WHAT IS EXPECTED: Quote the listing from the line containing "What is the greatest value displayed?" through the end of the listing, leaving out the pictures.
*** Opening WORKING DATA ***
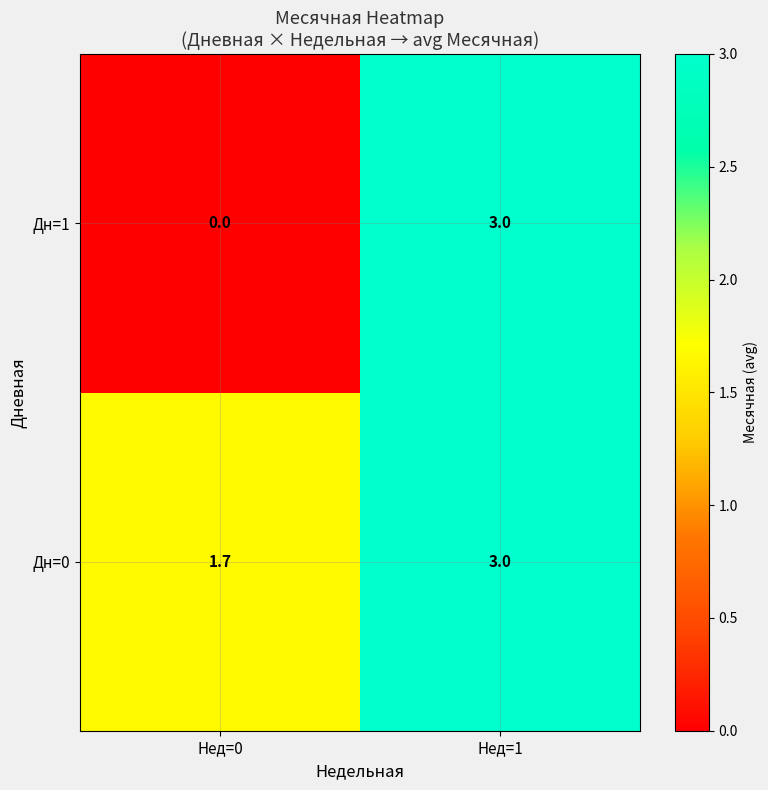

Which series changed the most between Нед=0 and Нед=1?

Дн=1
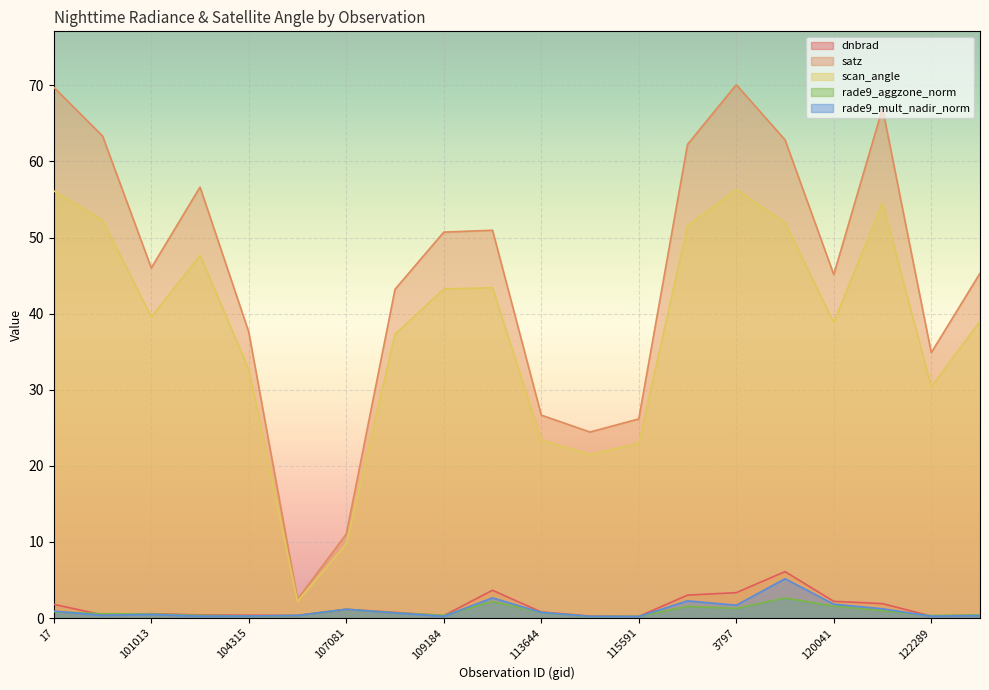

Where is the first local maximum for rade9_mult_nadir_norm?

101013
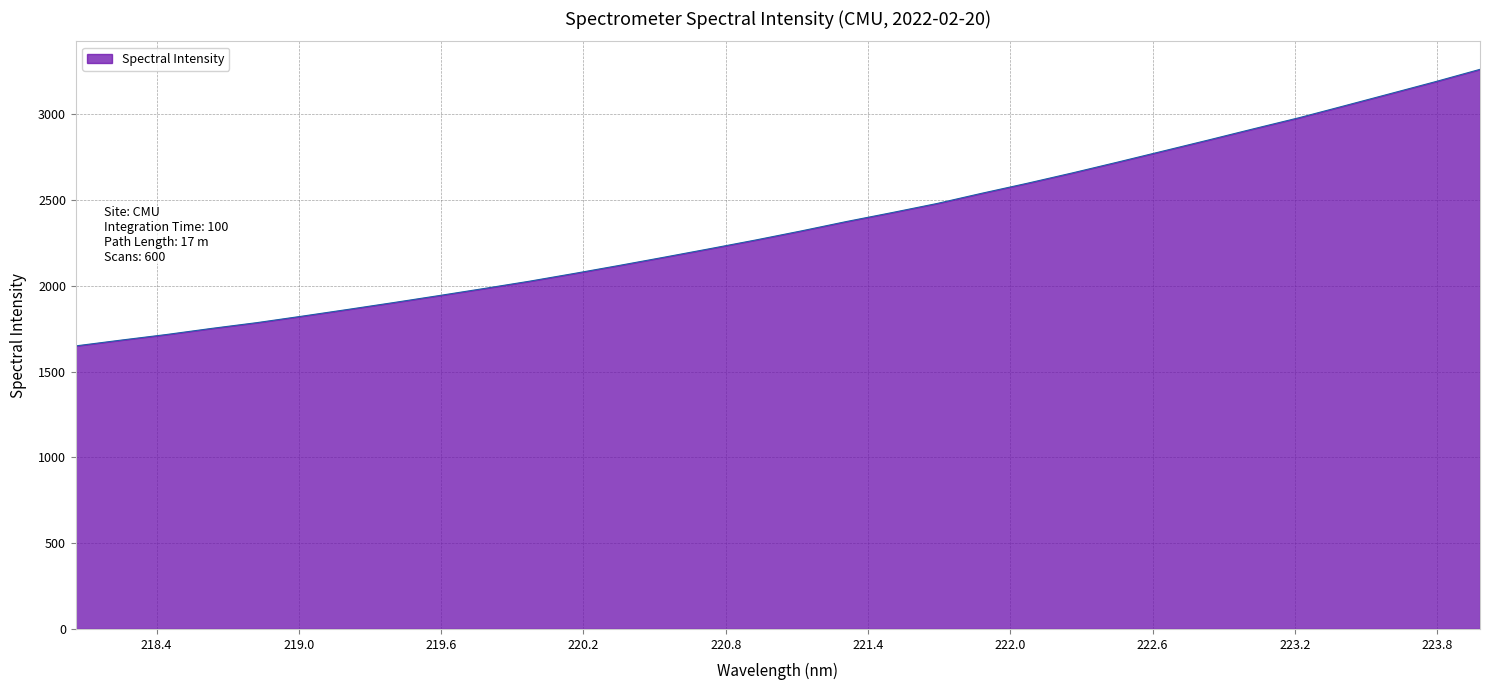

What is the greatest value displayed?

3262.2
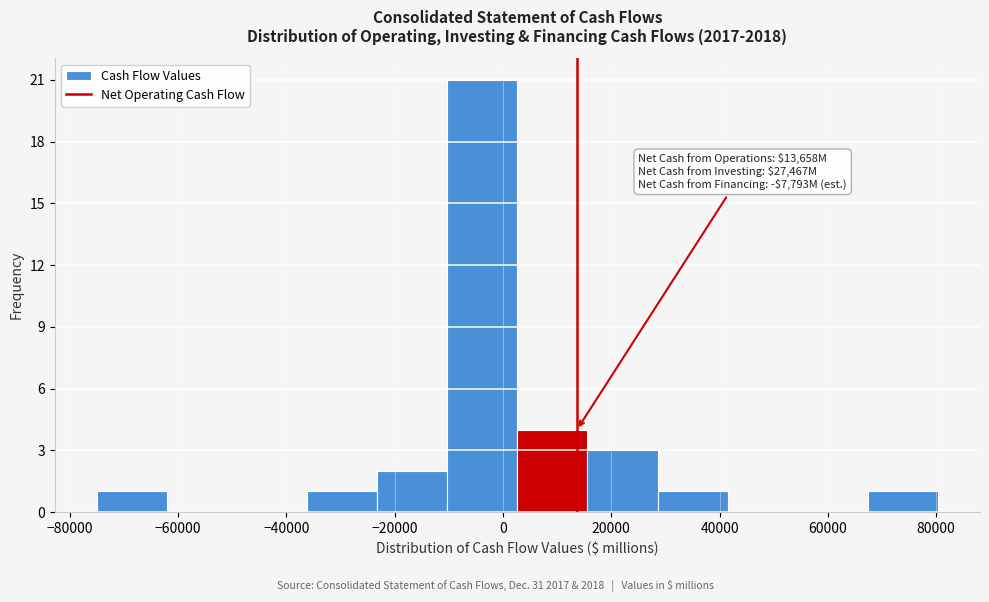

Which range on the x-axis has the tallest bar?

-10000 to 2000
*** Closing WORKING DATA ***
ANSWER SPACE:
What is the greatest value displayed?

3262.2

Which range on the x-axis has the tallest bar?

-10000 to 2000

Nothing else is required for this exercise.